MATERIAL FOR THE TASK Block Start
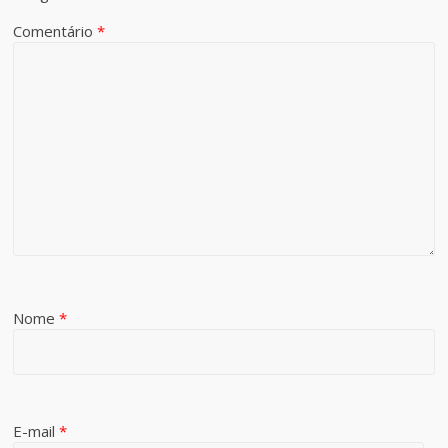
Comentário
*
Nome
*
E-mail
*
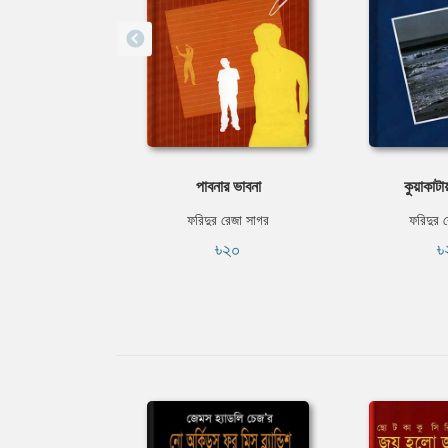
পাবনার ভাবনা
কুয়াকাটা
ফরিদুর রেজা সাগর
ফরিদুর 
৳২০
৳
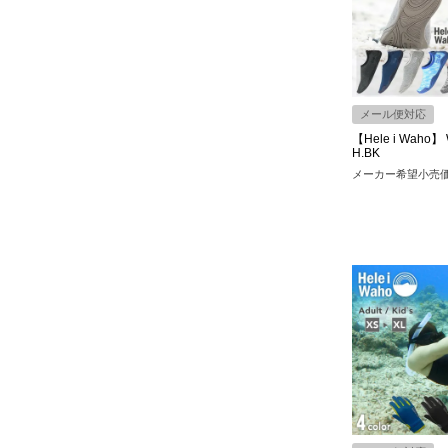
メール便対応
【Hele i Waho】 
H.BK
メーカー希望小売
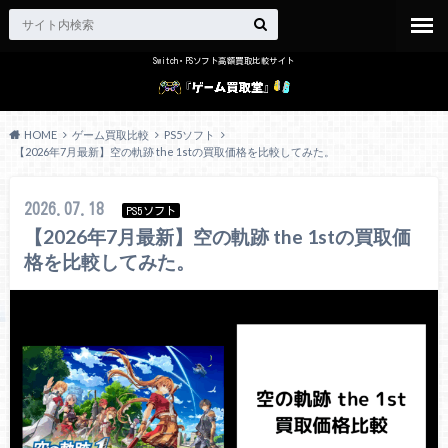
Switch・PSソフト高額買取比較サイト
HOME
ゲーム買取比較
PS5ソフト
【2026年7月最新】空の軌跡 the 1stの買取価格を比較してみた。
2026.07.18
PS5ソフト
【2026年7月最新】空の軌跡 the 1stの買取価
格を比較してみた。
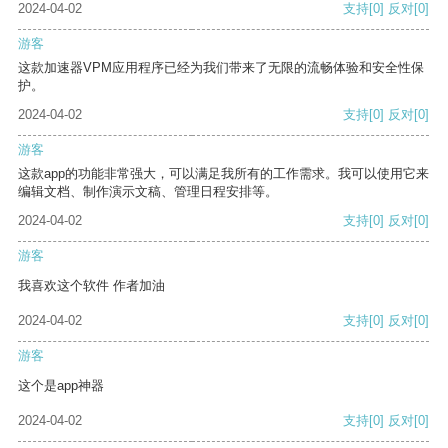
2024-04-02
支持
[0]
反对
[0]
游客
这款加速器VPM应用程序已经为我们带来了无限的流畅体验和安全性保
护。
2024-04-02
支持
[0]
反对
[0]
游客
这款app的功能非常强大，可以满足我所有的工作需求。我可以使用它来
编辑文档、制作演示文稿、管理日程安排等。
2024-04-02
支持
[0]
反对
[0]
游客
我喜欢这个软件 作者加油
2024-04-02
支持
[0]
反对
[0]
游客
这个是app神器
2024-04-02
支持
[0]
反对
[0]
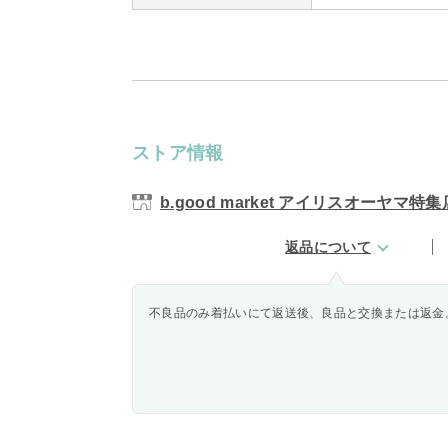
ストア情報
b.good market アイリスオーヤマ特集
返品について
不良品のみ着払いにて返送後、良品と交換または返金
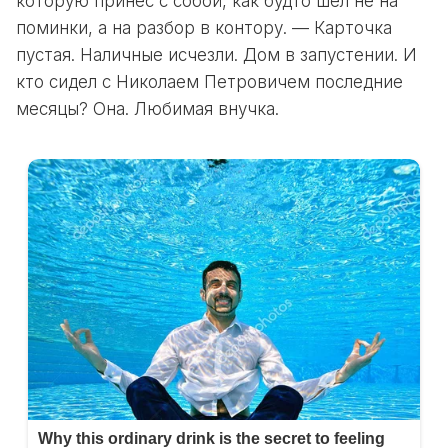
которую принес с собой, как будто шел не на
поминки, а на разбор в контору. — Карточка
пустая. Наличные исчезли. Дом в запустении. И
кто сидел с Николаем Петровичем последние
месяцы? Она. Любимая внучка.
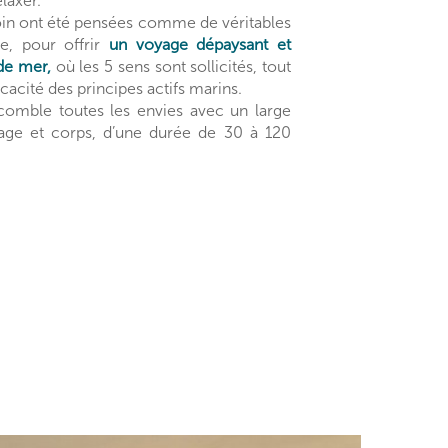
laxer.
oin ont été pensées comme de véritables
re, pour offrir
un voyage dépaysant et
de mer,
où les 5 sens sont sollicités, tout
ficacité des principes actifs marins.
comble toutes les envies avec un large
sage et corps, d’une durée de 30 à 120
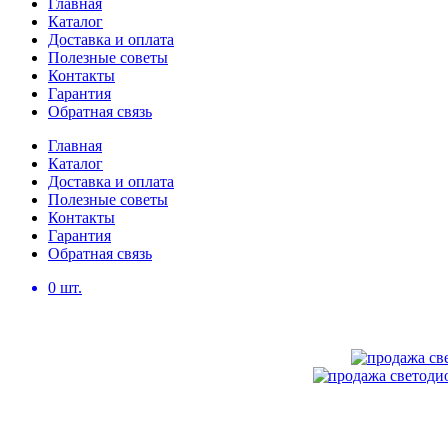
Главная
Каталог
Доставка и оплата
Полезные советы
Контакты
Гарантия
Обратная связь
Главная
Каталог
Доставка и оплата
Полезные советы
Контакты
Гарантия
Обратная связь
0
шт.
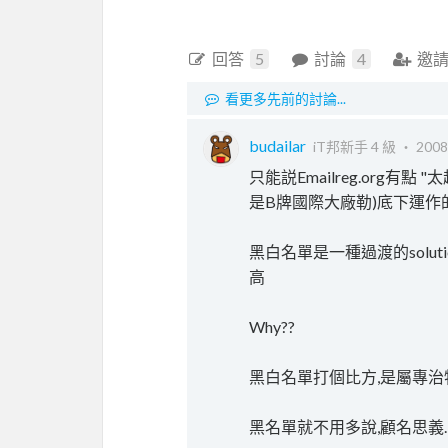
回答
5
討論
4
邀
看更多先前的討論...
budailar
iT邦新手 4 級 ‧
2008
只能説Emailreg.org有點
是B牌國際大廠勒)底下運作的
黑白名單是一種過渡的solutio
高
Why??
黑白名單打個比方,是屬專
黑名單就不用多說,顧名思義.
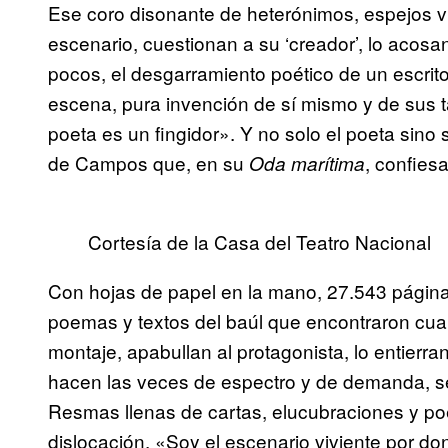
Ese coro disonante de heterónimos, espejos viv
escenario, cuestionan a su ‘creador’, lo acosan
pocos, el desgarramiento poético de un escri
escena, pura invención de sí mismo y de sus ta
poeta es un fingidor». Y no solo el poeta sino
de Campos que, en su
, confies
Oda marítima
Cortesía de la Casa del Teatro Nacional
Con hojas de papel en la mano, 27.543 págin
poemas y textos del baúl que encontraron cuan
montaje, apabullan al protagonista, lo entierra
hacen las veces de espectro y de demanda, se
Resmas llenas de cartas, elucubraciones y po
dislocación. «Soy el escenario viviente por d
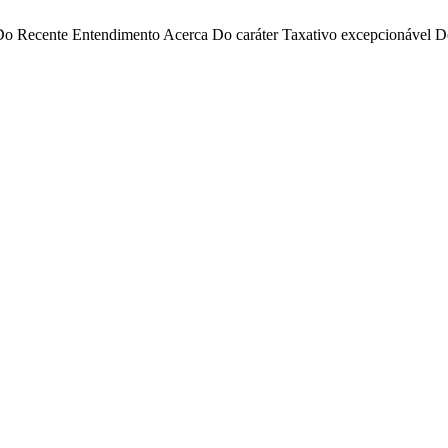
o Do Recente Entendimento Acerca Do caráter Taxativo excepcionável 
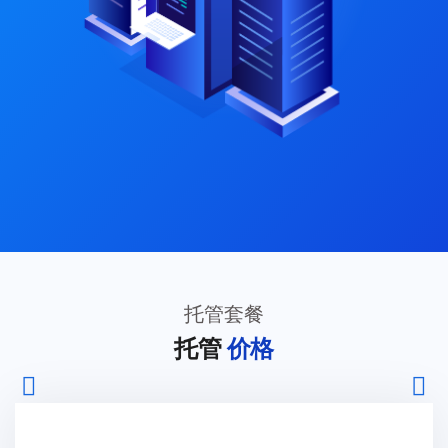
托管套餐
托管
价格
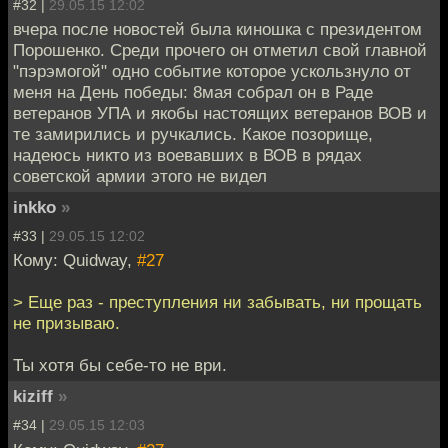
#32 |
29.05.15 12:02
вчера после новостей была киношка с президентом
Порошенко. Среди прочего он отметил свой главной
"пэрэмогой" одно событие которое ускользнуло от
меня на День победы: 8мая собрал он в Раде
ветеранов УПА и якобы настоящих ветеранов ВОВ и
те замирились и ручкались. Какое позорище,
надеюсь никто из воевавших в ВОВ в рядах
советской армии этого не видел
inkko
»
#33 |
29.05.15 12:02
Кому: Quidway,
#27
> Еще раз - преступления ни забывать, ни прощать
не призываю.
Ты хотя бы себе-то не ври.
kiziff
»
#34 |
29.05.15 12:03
MATERIAL FOR THE TASK Block End
MATERIAL FOR THE TASK Block Start
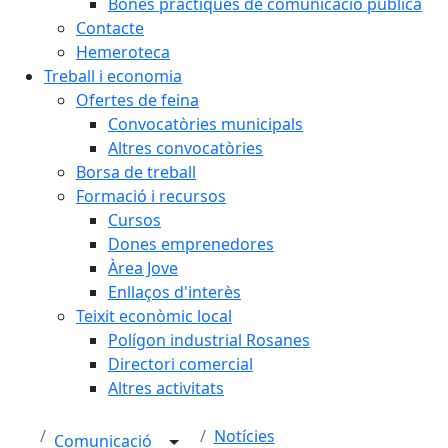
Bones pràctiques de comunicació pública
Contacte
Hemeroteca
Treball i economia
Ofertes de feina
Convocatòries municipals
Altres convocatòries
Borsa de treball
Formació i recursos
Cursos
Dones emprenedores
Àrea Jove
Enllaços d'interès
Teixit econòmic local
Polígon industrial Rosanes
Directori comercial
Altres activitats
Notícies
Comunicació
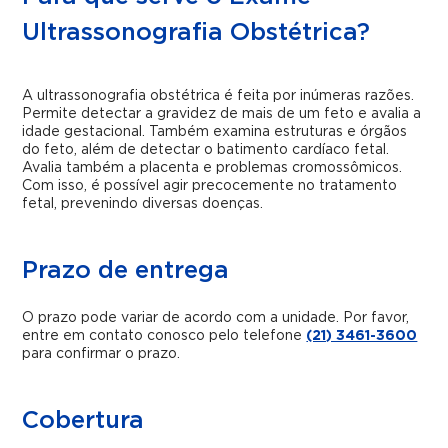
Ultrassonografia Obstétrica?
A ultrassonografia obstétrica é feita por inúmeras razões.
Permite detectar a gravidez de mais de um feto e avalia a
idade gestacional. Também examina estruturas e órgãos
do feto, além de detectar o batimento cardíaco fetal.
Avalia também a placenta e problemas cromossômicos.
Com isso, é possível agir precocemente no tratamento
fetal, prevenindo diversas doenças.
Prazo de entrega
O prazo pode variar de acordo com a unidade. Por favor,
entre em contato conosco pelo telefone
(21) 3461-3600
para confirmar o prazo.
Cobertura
MATERIAL FOR THE TASK Block End
*WHAT IS EXPECTED*:
Please retype the lines above, starting at the line that contains "Ese coro disonante" and stopping after the line that contains "hacen las veces de espectro y de demanda, se".

*RESULT BELOW*:
Ese coro disonante de heterónimos, espejos viv
escenario, cuestionan a su ‘creador’, lo acosan
pocos, el desgarramiento poético de un escri
escena, pura invención de sí mismo y de sus ta
poeta es un fingidor». Y no solo el poeta sino
de Campos que, en su
, confies
Oda marítima
Cortesía de la Casa del Teatro Nacional
Con hojas de papel en la mano, 27.543 págin
poemas y textos del baúl que encontraron cuan
montaje, apabullan al protagonista, lo entierra
hacen las veces de espectro y de demanda, se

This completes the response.